A Gaulish God: He of Death This Gauish god is known from several inscriptions found in the Provence region of France. In each inscription he is equated with Roman Mars, and this, with the interpretation of his name's meaning indicates that he was a martial deity, a 'bringer of death'.
Synonyms: Gaul: Death
Belado is known from several inscriptions, all originating in Gaul. The first of these (CIL XII 0503) was discovered at Aix-en-Provence, Boches-du-Rhône, France which reads: Marti Beladoni T(itus) Fl(avius) Iustus ex iussu (To Mars Belado, Titus Flavius Iustus [proffers this] in fulfilment of a demand). The next two inscriptions (AE 1904, 142 and AE 1904, 143) both derive from Limans, Alpes de Haute-Provence, France. The first of these (AE 1904, 142) reads: [Marti] Bela[doni] v(otum) s(olvit) [l(ibens) m(erito)] T(itus) Vent[idius?] Cila I[ (To Mars Belado, Titus Ventidius Cila I[ willingly and deservedly [offers this] in fulfilment of a vow).
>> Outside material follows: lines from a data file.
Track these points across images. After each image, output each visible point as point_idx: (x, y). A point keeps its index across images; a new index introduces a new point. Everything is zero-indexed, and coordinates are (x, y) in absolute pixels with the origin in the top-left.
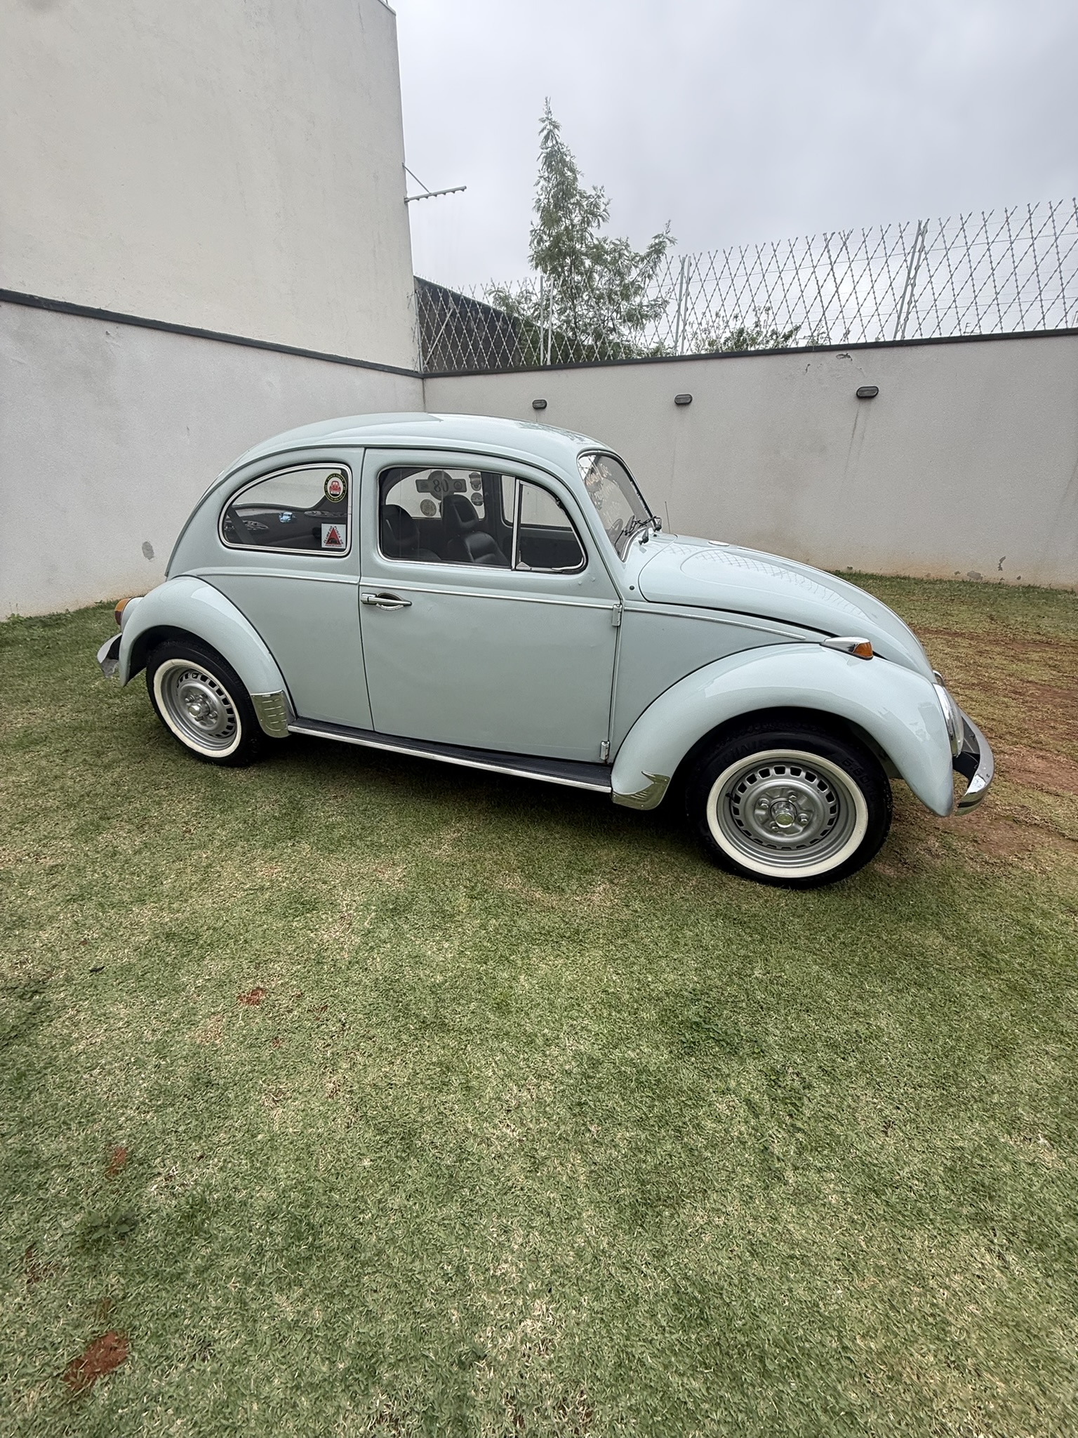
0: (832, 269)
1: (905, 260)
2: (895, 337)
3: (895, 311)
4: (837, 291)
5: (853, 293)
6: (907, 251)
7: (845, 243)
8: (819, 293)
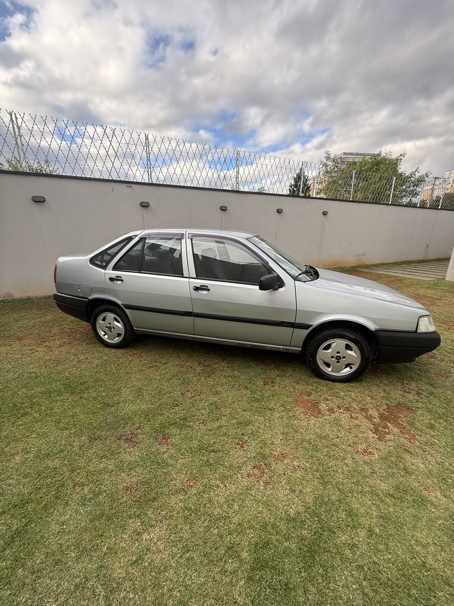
0: (111, 144)
1: (144, 149)
2: (149, 181)
3: (146, 170)
5: (125, 158)
6: (144, 145)
7: (114, 133)
8: (108, 154)
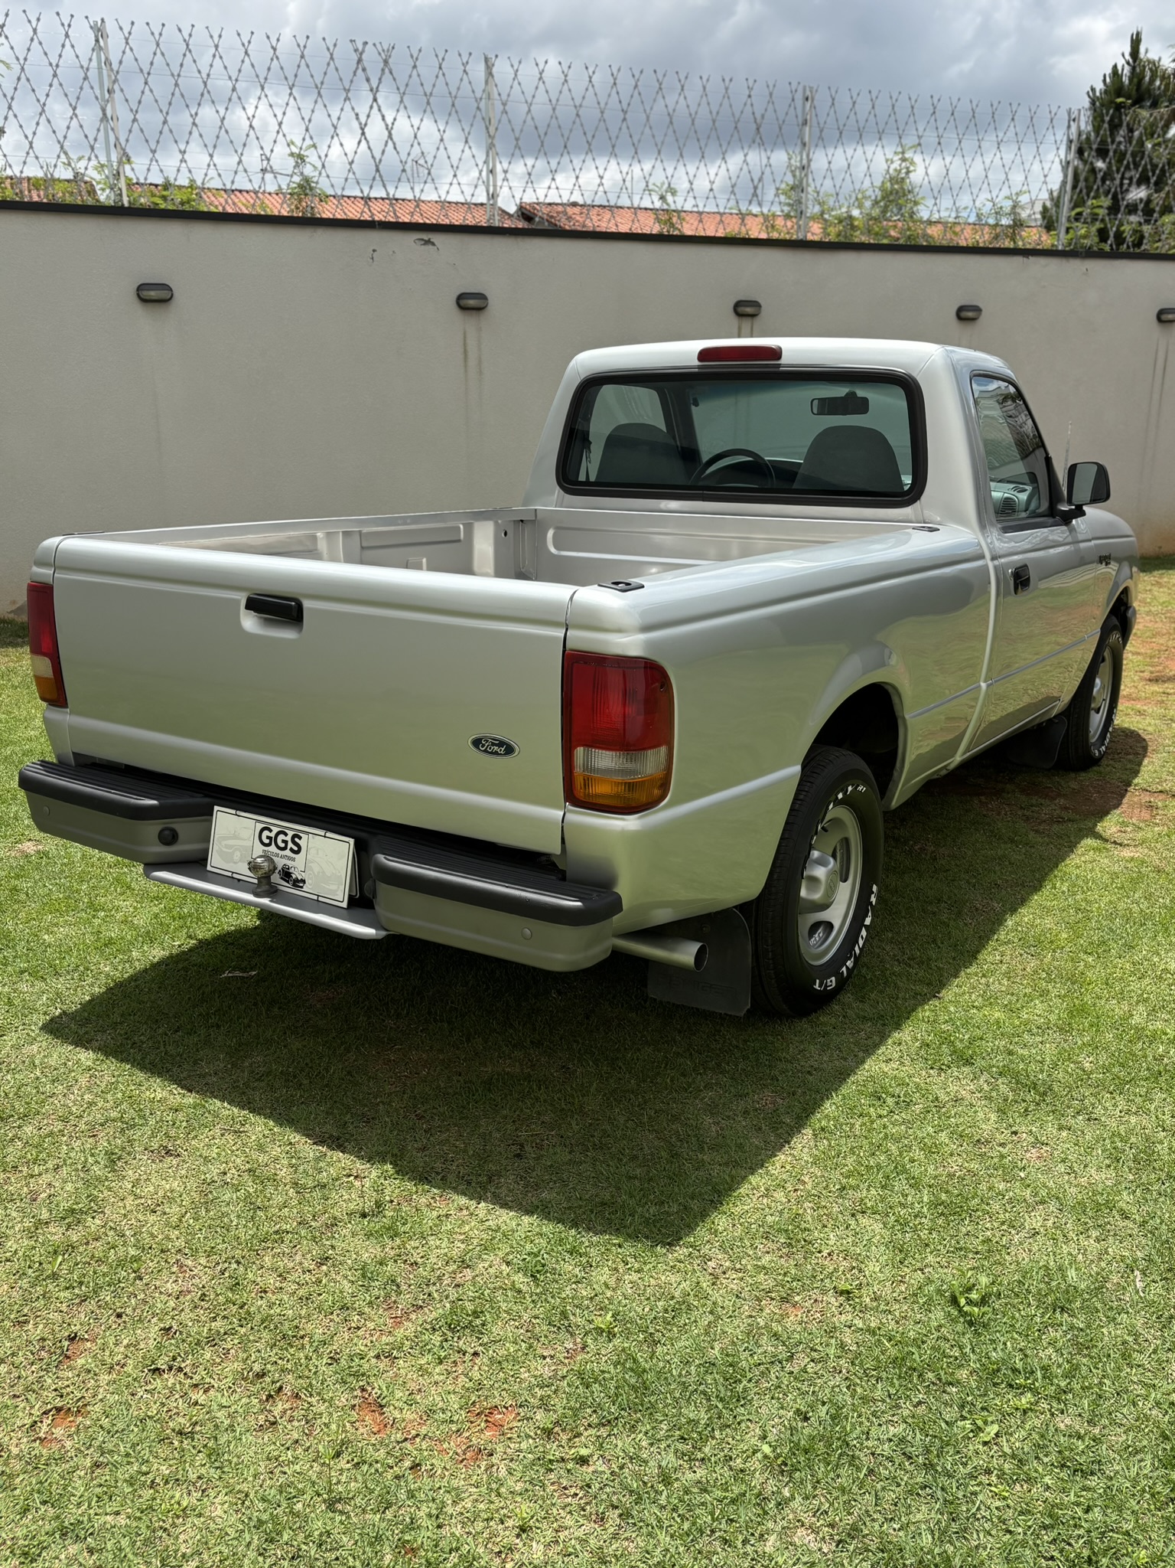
0: (375, 100)
1: (478, 108)
4: (390, 136)
5: (416, 144)
6: (478, 95)
7: (386, 62)
8: (363, 134)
The next inscription, (AE 1904, 143) reads: [Marti] Bela[doni] Con[nius] Urs[us] v(otum) s(olvit) [l(ibens) m(erito)] (To Mars Belado, Connius the Bear willingly and deservedly [offers this] in fulfilment of a vow).
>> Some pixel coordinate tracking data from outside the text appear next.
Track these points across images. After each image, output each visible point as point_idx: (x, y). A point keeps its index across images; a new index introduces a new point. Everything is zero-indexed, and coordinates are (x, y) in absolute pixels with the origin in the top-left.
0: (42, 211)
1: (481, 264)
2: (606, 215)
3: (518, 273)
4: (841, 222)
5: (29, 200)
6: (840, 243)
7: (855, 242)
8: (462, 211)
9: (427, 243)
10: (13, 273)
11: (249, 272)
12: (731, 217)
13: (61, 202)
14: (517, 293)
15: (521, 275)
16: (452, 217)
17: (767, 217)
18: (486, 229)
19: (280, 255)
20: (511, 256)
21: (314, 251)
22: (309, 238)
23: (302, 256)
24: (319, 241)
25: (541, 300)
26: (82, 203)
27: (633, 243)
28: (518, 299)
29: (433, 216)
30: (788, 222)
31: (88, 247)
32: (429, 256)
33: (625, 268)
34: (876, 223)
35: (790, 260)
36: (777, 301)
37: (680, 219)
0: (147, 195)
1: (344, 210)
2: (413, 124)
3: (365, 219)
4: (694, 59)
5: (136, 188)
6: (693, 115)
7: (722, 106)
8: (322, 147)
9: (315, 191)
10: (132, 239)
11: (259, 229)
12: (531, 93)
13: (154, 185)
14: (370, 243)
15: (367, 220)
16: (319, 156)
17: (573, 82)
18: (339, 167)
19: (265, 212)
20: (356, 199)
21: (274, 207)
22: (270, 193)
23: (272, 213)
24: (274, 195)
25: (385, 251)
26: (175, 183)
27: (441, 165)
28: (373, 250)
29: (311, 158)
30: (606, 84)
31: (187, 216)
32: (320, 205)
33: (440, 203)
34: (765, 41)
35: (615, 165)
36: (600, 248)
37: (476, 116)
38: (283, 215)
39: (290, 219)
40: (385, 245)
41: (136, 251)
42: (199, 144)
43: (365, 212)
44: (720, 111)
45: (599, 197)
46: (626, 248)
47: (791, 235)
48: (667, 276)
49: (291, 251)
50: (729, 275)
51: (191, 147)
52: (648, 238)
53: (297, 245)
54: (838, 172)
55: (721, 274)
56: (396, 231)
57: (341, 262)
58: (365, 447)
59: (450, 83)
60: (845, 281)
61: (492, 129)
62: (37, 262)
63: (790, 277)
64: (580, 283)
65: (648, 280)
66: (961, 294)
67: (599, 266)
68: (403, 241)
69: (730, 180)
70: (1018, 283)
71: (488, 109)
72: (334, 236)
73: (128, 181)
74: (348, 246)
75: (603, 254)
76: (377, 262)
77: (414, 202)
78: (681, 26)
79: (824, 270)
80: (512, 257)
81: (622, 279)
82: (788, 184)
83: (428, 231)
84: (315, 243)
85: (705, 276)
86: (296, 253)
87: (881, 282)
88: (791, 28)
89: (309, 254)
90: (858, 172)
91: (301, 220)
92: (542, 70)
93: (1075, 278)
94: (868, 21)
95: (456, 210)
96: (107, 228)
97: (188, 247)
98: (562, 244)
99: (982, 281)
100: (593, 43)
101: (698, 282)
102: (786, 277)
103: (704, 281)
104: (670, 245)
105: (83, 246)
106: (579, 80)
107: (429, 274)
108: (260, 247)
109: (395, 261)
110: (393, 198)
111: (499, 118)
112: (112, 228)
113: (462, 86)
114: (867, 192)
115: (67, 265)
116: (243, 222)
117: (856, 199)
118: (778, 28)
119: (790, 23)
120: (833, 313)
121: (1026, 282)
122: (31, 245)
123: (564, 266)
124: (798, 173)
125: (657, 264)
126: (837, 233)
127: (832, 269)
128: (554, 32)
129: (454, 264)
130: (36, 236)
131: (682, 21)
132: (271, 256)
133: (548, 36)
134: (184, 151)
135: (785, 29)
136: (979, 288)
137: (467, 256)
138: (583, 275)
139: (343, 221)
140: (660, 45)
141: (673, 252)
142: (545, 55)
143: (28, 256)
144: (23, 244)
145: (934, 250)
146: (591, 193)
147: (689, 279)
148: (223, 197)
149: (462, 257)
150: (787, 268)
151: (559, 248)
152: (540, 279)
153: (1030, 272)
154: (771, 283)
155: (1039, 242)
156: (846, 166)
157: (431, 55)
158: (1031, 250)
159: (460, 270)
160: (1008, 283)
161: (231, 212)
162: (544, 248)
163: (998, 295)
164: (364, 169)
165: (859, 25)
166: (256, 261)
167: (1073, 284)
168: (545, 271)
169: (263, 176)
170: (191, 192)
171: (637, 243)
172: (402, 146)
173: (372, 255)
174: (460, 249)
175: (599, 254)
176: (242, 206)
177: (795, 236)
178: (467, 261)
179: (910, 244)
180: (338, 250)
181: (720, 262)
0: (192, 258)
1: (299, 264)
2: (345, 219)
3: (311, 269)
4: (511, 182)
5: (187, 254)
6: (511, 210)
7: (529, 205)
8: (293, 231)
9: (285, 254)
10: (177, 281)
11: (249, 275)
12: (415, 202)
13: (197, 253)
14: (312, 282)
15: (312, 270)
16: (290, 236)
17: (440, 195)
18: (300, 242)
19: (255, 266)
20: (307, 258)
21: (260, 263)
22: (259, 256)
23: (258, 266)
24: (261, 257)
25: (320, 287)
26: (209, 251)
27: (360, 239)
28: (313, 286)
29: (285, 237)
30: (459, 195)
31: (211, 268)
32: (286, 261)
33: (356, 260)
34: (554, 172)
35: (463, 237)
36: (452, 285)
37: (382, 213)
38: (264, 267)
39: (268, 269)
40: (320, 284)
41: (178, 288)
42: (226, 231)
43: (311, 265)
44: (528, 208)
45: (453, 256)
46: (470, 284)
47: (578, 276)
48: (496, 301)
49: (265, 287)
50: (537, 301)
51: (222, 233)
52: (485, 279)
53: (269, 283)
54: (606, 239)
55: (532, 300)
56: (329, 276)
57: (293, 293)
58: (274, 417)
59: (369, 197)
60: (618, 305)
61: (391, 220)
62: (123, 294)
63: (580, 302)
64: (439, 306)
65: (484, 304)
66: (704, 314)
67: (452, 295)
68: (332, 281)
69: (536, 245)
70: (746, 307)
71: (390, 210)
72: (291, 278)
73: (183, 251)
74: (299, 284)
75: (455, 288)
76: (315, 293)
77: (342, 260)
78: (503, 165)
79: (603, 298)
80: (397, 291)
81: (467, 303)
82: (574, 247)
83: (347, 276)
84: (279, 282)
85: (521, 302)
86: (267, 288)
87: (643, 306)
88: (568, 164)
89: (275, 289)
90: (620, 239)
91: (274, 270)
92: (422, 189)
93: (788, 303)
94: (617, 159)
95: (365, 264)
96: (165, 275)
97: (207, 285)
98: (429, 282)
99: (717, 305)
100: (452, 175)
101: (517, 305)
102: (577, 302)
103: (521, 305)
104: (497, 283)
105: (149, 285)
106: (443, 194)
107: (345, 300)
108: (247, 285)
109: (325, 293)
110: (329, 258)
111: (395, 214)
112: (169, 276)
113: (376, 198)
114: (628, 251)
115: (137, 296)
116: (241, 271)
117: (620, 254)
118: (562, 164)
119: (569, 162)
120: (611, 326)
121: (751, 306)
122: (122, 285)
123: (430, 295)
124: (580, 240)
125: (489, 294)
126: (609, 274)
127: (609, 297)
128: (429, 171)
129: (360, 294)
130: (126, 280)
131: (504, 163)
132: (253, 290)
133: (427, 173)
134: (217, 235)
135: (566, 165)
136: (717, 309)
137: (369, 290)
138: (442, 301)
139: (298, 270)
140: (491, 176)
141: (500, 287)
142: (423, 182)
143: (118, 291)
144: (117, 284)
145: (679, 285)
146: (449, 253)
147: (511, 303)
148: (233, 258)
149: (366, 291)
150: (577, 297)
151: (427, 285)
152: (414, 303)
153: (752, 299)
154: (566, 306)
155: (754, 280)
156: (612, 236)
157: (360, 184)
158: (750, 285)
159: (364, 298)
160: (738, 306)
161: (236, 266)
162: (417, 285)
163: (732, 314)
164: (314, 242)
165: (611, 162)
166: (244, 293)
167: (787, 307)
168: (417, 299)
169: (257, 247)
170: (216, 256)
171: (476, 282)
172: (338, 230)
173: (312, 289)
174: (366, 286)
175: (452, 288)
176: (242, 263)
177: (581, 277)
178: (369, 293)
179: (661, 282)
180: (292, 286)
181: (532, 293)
The final inscription (AE 1991, 1197) derives from Plaisians, Drôme, France and reads: Marti Beladoni Patern(us) Quintuli v(otum) [s(olvit)] l(ibens) m(erito) (To Mars Belado, Paternus Quintulius willingly and deservedly [offers this] in fulfilment of a vow). In each case the name Belado associated with the Roman warrior deity Mars by Interpretato Romano which strongly indicates that Belado was considered a warrior-type deity.
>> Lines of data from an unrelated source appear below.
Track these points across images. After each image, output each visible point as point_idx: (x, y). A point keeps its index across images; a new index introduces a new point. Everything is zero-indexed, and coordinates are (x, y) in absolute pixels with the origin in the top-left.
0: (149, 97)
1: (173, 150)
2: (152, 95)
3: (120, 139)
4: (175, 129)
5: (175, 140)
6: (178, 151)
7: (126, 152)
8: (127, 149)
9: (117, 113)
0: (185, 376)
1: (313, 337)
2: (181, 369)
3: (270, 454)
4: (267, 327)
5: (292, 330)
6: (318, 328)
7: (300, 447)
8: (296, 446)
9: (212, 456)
This association of Belado with Mars also has a bearing upon the interpretation of the deity's name. If the name is Celtic then it can only be derived from the reconstructed proto-Celtic element: *belatu- (death). Though this would be expected to give us the name Belato. However, the name also has echoes of the Latin Bellus (war/battle) but we'd then expect the form Belladus. What seems to have happened is that the Gaulish name of the deity has been given the -dus ending based on the influence of Latin bello. Thus Beladus can be interpreted as 'He of Death'.